父は、長年、安達太良の因習と闘ってきたのだ。朝早くに出勤して、教壇に立ち若人に萬葉・記紀歌謡・漢文を教え、研究活動にいそしみ、家族の中で最後に玄関をくぐり、零時まで書物を読む、を繰り返しながら、着々と鏃を研いでいたのだ。
「母さんの名前は、漢字でどのように書くか知っているか」
日曜日の午後、新聞をたたんで父が訊ねた。母はちょうど実家に帰っており不在だった。今ごろ妹とお菓子作りを楽しんでいるであろう。今月は、フルーツ白玉だったか。
「千の弦、で、ちづるでしょう」
名に「弦」を持つ者どうし、馬が合ったのでしょ。私は、鼻を鳴らしてさしあげた。
「残念。それは、当主が改めさせた字だ」
「お祖母様が? そんな」
「おまえは、手元だに暗いのだな」
なによ。わざと音をたてて台所へ行進し、牛乳をおかわりした。父の乳母が「私がお注ぎしますから……」と駆けつけたが、無視した。

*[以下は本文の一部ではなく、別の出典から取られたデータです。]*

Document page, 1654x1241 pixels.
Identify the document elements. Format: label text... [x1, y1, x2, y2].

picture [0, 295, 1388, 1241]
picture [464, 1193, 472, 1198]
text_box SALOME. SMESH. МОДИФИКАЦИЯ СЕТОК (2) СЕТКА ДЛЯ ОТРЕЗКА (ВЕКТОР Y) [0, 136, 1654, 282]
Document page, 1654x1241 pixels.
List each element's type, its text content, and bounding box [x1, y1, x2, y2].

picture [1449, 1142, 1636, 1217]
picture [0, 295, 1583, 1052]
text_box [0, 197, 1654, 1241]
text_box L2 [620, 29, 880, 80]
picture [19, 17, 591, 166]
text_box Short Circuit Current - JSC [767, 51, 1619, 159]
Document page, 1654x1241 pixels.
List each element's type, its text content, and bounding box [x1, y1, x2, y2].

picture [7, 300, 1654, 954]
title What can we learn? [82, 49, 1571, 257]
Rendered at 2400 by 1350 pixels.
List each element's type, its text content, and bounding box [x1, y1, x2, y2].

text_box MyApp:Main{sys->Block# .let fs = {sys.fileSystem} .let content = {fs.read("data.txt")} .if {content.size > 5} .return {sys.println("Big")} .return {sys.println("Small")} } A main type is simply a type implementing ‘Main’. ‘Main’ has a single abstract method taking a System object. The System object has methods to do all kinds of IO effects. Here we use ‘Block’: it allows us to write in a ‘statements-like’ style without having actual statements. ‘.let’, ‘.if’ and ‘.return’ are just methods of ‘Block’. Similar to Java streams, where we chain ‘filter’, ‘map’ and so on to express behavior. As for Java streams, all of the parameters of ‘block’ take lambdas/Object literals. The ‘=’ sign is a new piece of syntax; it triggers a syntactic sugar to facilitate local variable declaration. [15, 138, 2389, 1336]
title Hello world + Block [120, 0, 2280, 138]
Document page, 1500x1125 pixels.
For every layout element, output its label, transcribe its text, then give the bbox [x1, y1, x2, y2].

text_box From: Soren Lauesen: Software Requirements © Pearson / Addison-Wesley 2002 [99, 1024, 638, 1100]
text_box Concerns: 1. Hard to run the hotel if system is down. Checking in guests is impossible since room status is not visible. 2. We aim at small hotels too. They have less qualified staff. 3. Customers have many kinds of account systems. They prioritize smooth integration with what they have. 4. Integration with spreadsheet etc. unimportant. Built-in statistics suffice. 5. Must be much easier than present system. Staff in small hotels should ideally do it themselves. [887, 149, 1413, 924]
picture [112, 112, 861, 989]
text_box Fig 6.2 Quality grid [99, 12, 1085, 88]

「母さんは、婚姻前に『千の弦』と改名させられた。本当の字は、『千の鶴』。クレェン、鳥の鶴だ。当主は、弓と縁がある名でなければならぬというこだわりがあった」
「安達太良千鶴…………」
名前を一文字変えさせられて、母はどんな気持ちだっただろう。愛する人と添えるのなら、千弦として生き直して構わない、という心境に至るまで、道のりは長かったのではないか。
「来週、役場に届け出に行く。母さんは、弓の『のろい』がやうやく解けるのだ」
「良き事ですわね」
父は、乳母に扇風機の風量を弱めるよう命じた。
「さて、おまえの妹についてだ。『なゆみ』の由来は当主から聞いたか」
「全然、伺っておりません」
「どおりで、術が上達するわけだな」
言い方というものがあるでしょうが。父はさぞや職場で煙たがられているにちがいない。
「『那』の『弓』、当主は明言した。『那』は、多い・たくさんある、の意。この子は、数多ある弓のひと張りにすぎず、代わりが利く。と」
「え……………………」
孫に付ける名前じゃないわ、お祖母様。生まれたばかりの妹へ侮辱しているものよ。完璧な安達太良の長、のイメージが、虫に喰われてゆく。
「なゆみが、叔母さんから知らされて、食事を拒むようになった。私は由来を転換した。『那』は、ゆったりしている状態も指す。おまえは、ゆったりした弓、戦なき世の弓、何人も射ることなく、糸を鳴らして魔を払い、幸を祈る者……」
「お得意の解法のようですわ」
父は頬をかいた。恥ずかしい証だ。咳払いをし、冷やし飴で喉を湿らす。
「私は、千鶴、なゆみの厄を落としたつもりだ。あとひとり、まゆみを安達太良の呪縛より解いてやりたい」
風鈴が、乾いた音色を奏でた。
「詠唱は捨てなくとも良い。おまえがつかみ取った力だ。だが、おまえは安達太良に留まることは無いのだ」
「わっ……私は、次のユミに選ばれた人間です。もうこの際、お父様の跡継ぎでもよろしいですわ、私にも家を守らせてください」
目と口を閉じ、父は小さく横に首を振った。
「まゆみ。おまえは、いづちへも旅できる。この家は、狭い。外へ出よ」
「お父様!」
「おまえは、まだ、何者にもなれる」
そう残して、父は自室へ戻られた。
「お父様……お父様」
白き袖が、私の肩にかかった。
【心に任せて、生きてみよ。まゆみ―】
「何から始めれば、外へ出られるの……?」
アヅサユミの藤色の髪が、虹につやめいていた。
【たやすし。足を前にせよ、汝が心の足を】
「私の、心の足……」
【己がために。汝を思ふ人々がために。まゆみは、独りにあらじ】
ユミお祖母様、私にだけは「良き主」でいてくださった。次の主だから、大切にしてくださったのだろうけれど、私はあなたに感謝している。千鶴お母様、なゆみちゃん、修練ばかりで向き合わなくて、ごめんなさい。千の鶴、どんな病気もたちまちに治りそうですね。ゆったりした弓、本物の弓なんかよりも役に立つわ。叔母様がた、父の乳母・イトヨさん、真弓先生、私の人生に携わってくれて、嬉しい。
弓弦お父様、皆にかけられた呪いを解こうと奔走していらしたのですね。確かに、あなたは親でした。見直さざるをえません。
翌年、第一志望には手が届かなかったけれども、空満大学文学部日本文学国語学科に合格した。捨てる神あれば拾う神あり、先人は的を射たことわざを考えたものだ。